The following review is part of my being in the author’s review team, which ensures that you can read it the moment the book comes out.
The first book of a series is there to know the lei of the land, so to speak, get to know the characters and, basically, clear the ground to build the foundation of what will, at some point, become the final product. Next comes the second book and adding more cement to the foundation. The third? Testing the series’ foundation.
A Most Excellent Midlife Crisis, the third of Robyn Peterman’s Good to the Last Death series, shows that its foundation is solid, hilarious, emotional, and full of paranormal action.
What is the book about?
There is nothing better than the book trailer to describe, in a short way, what the book is about.
If you haven’t reread the second book, no worries: the first chapter is the last one of Whose Midlife Crisis is it Anyway?, which made me think that it was new. Error, as the author pointed out to me. It was the same for the second book. Indeed. It was my bad.
In other words, the book picks up just after Gram’s funeral, when everyone is gathered in Daisy’s kitchen and discussing how they will prove (or not) that Steve does not belong to the darkness and that his death was not a suicide. For Daisy, it is the start of a new journey, with an array of new, impressive powers.
Nothing is impossible
Nothing is impossible. You just have to believe.

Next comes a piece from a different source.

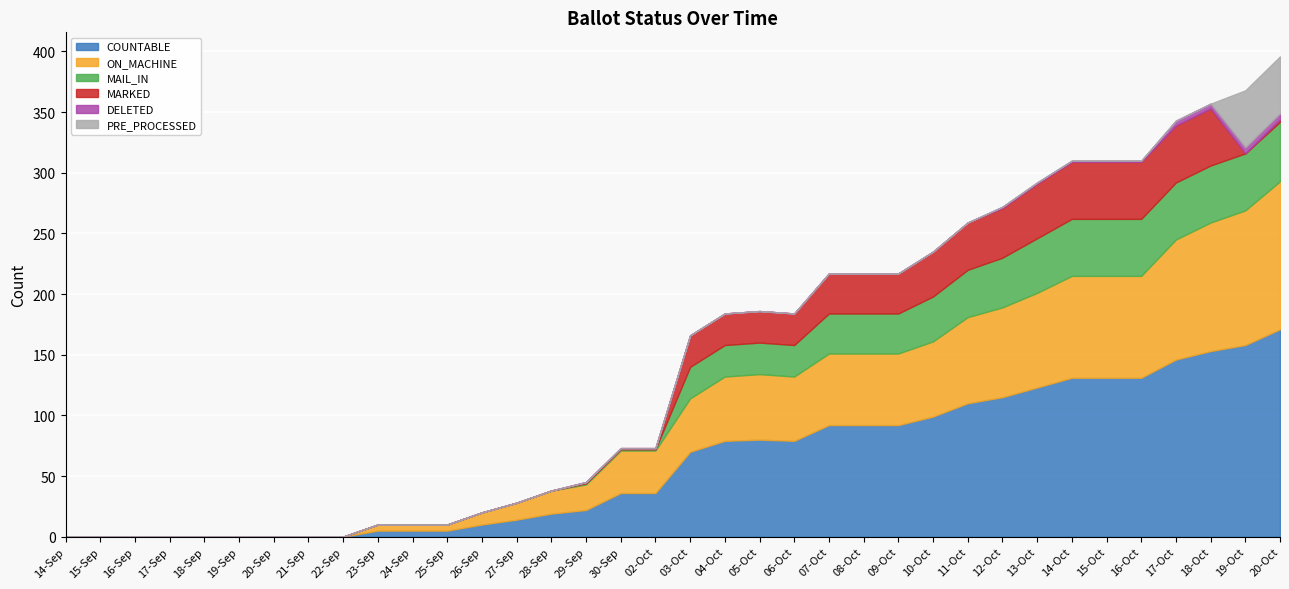

What position from the right is 27-Sep?

23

If I could take just one sentence from the book to summarise it (or the whole series, so far), it would be this one. Daisy has a world of possibilities and a whole gamut of powers and abilities, but she is a 40-something woman and does, at times, lack self-confidence.

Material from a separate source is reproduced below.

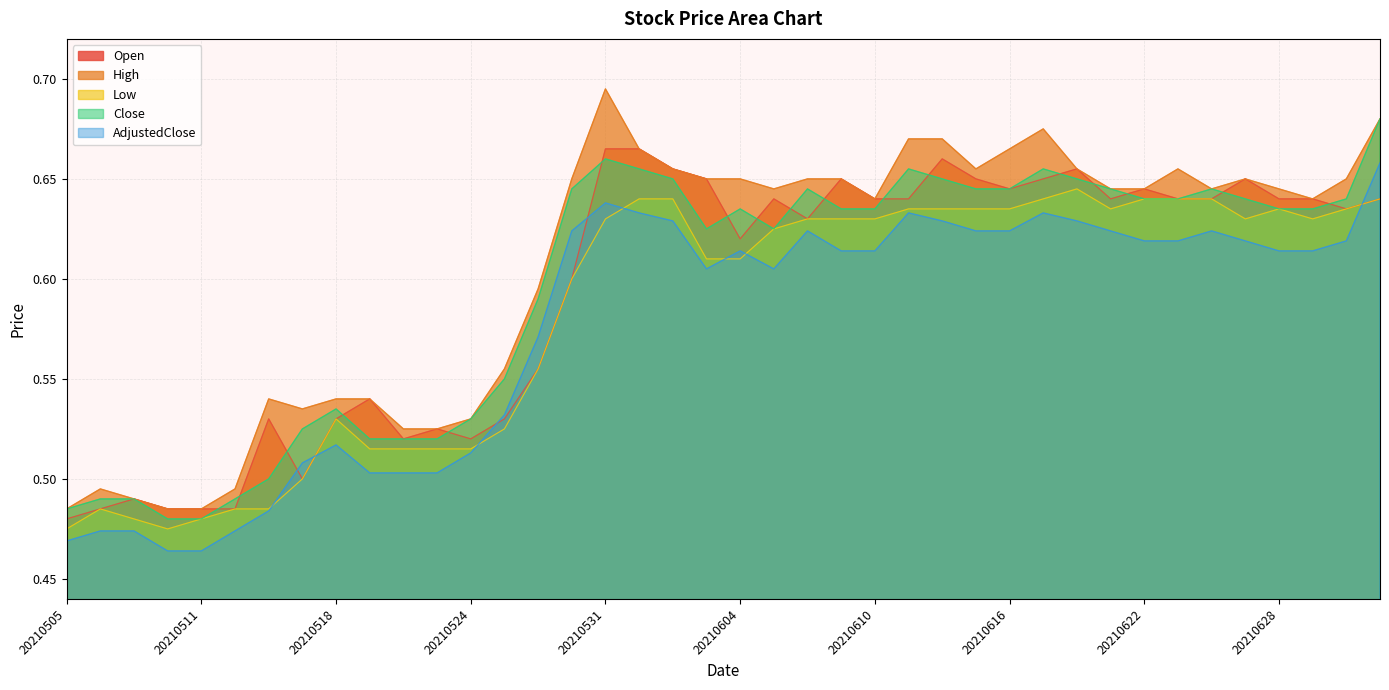

Is the value of Open at 20210525 greater than the value of AdjustedClose at 20210625?

No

This part of her journey is no different. Because the whole “who did what and why” is not what matters the most. What does is how Daisy gets there in the end. This isn’t to say that the mystery part is not important. Au contraire! The big reveal of the book was totally unexpected and completely threw me! And the whole “fugitive” part of the action is absolutely gripping.
Characters I can’t get enough of
One of the things I love about this series, like with each one written by Robyn Peterman, is how relatable the characters are, albeit in their own paranormal way. I simply can’t get enough of them!
Daisy and Gideon
Daisy and Gideon are starting to build on the foundation they have set in the previous book, of which comes a scene with one of the loveliest metaphors. I admit that I could’ve gone without the whole “protection talk”, which I did find a bit long despite understanding the awkwardness and necessity of such talks. However, it did lead to a part that is as romantic as it is hot. I confess that Robyn Peterman is probably the author who writes the steamiest sex scenes in non-erotica books, with Darynda Jones a close second. And the one in this book is quite steamy.
The father-daughter relationship
Daisy just found out who her dad is, and circumstances force them to interact in a way which promptly forces her to try and wrap her mind around this newfound parentage. She does move on from “sperm donor” to “John Travolta”, but can she take the next step? Their budding relationship led to some scenes that made me all fuzzy inside and miss my own dad so much!
Steve, Daisy’s gay dead husband and forever best friend is the central character of the first part of the story, and the first time I completely welled up when I read the book. His nosiness is laugh-out-loud funny, especially when he is paired with Gram.
The secondary characters
I’ll take some Gram and Candy Vargo, please! These two together is one of the funniest relationships of the book. In fact, the more the series goes, the more I love Karma! And Tim the vibrator relocator, too. They are both so socially awkward that I can’t help but laugh, cringe, and laugh some more. Tim making a trivia contest with Jennifer is also delightfully odd. Pigs in a blanket, anyone? And please don’t get me started on Dick Johnson, or I will again start laughing like a fourth-grader.
Can Gram cuss? Yes, and it’s all sorts of amazing! And her courting with Jimmy Joe is as funny as it is cute, although also touching and sad. Talking about the squatters, we find out in an unexpected way why Birdie calls Daisy “hooker” all the time. I love that ghost so very much! She is one of the most hilarious characters, especially with that flipping habit which gave her her moniker.
Finally, I love that Heather and Missy got back together and that things seem to be getting more serious between them. There is a discussion between Daisy and her BFF which is a lesson for all those who simply don’t understand that love is love, and one of the most touching scenes of the book.
Parallels and references
John Travolta often replies to Daisy’s demands by saying, “As you wish.” So often that I had to ask Robyn Peterman about that obvious Princess Bride reference. Is it on purpose? Yes! It is one of her favourite movies. And as she pointed out to me, she uses it in other books, as well. True, but never as much as in this one.
Those who have read more of Robyn’s books will also see some parallels with other series. A sort of collection of Easter eggs for Peterman readers. A whole bunch of little tidbits which made this reader happy and giddy.
I laughed, I cried, I laughed some more. In my opinion, this is the best book of the series so far, despite there not being enough of the all-women interaction between Daisy and her girlfriends and despite the long contraception conversation. The wait until My Midlife Crisis, My Rules, which is set to come out next January, will seem interminable.